## Work task:
From the following material, work out how many lines include the string "tell"; respond with the number only.
========================================
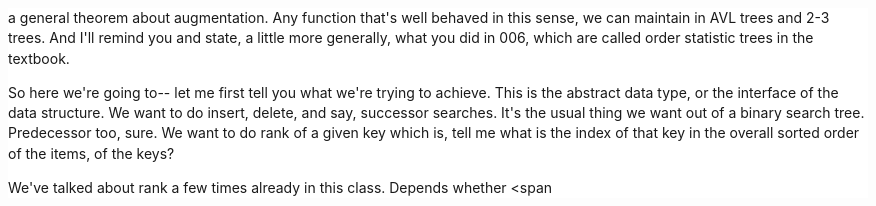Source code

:   <span m="562000">a</span> <span m="562230">general</span> <span
  m="562580">theorem</span> <span m="562850">about</span> <span
  m="563110">augmentation.</span> <span m="563820">Any</span> <span
  m="564170">function</span> <span m="564730">that's</span> <span
  m="564890">well</span> <span m="565110">behaved</span> <span
  m="565590">in</span> <span m="565680">this</span> <span
  m="565800">sense,</span> <span m="566850">we</span> <span
  m="567060">can</span> <span m="567710">maintain</span> <span
  m="568890">in</span> <span m="569110">AVL</span> <span m="569490">trees</span>
  <span m="569850">and 2-3</span> <span m="570220">trees.</span> <span
  m="572260">And</span> <span m="572780">I'll</span> <span
  m="573230">remind</span> <span m="573620">you</span> <span
  m="576360">and</span> <span m="576570">state,</span> <span m="576770">a</span>
  <span m="576850">little</span> <span m="577050">more</span> <span
  m="577240">generally,</span> <span m="577690">what</span> <span
  m="577960">you</span> <span m="578090">did</span> <span m="578310">in</span>
  <span m="578630">006,</span> <span m="580030">which</span> <span
  m="580290">are</span> <span m="580380">called</span> <span
  m="580650">order</span> <span m="580910">statistic</span> <span
  m="581430">trees</span> <span m="581790">in</span> <span m="581880">the</span>
  <span m="581990">textbook.</span></p><p><span m="590540">So</span> <span
  m="590610">here</span> <span m="592630">we're</span> <span
  m="592880">going</span> <span m="593150">to--</span> <span
  m="594140">let</span> <span m="594260">me</span> <span m="594360">first</span>
  <span m="594610">tell</span> <span m="594720">you</span> <span
  m="594850">what</span> <span m="594980">we're</span> <span
  m="595210">trying</span> <span m="595620">to</span> <span
  m="595740">achieve.</span> <span m="596220">This is</span> <span
  m="596610">the</span> <span m="596780">abstract</span> <span
  m="597180">data</span> <span m="597400">type,</span> <span
  m="598150">or</span> <span m="598490">the</span> <span
  m="598580">interface</span> <span m="599170">of</span> <span
  m="599260">the</span> <span m="599360">data</span> <span
  m="599590">structure.</span> <span m="603360">We</span> <span
  m="603600">want</span> <span m="603800">to</span> <span m="603890">do</span>
  <span m="604110">insert,</span> <span m="607920">delete,</span> <span
  m="611680">and</span> <span m="612406">say,</span> <span
  m="612770">successor</span> <span m="613300">searches.</span> <span
  m="616590">It's</span> <span m="617040">the</span> <span
  m="617190">usual</span> <span m="617490">thing</span> <span
  m="617660">we</span> <span m="617740">want</span> <span m="617970">out</span>
  <span m="618160">of</span> <span m="618250">a</span> <span
  m="618330">binary</span> <span m="618630">search</span> <span
  m="618910">tree.</span> <span m="619230">Predecessor</span> <span
  m="619840">too,</span> <span m="620220">sure.</span> <span
  m="622210">We</span> <span m="622430">want</span> <span m="622640">to</span>
  <span m="622720">do</span> <span m="623140">rank</span> <span
  m="626510">of</span> <span m="626690">a</span> <span m="626730">given</span>
  <span m="627090">key</span> <span m="627430">which</span> <span
  m="627720">is,</span> <span m="628700">tell</span> <span m="628980">me</span>
  <span m="629800">what</span> <span m="630110">is</span> <span
  m="630530">the</span> <span m="630950">index</span> <span m="633430">of</span>
  <span m="633600">that</span> <span m="633840">key</span> <span
  m="636080">in</span> <span m="636310">the</span> <span
  m="637030">overall</span> <span m="637470">sorted</span> <span
  m="637890">order</span> <span m="638210">of</span> <span m="638410">the</span>
  <span m="638560">items,</span> <span m="639000">of</span> <span
  m="639160">the</span> <span m="639250">keys?</span></p><p><span
  m="640770">We've</span> <span m="640920">talked</span> <span
  m="641160">about</span> <span m="641370">rank</span> <span m="641715">a</span>
  <span m="642060">few</span> <span m="642200">times</span> <span
  m="642510">already</span> <span m="642810">in</span> <span
  m="642910">this</span> <span m="643080">class.</span> <span
  m="646170">Depends</span> <span m="646480">whether</span> <span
========================================
## Task result:
2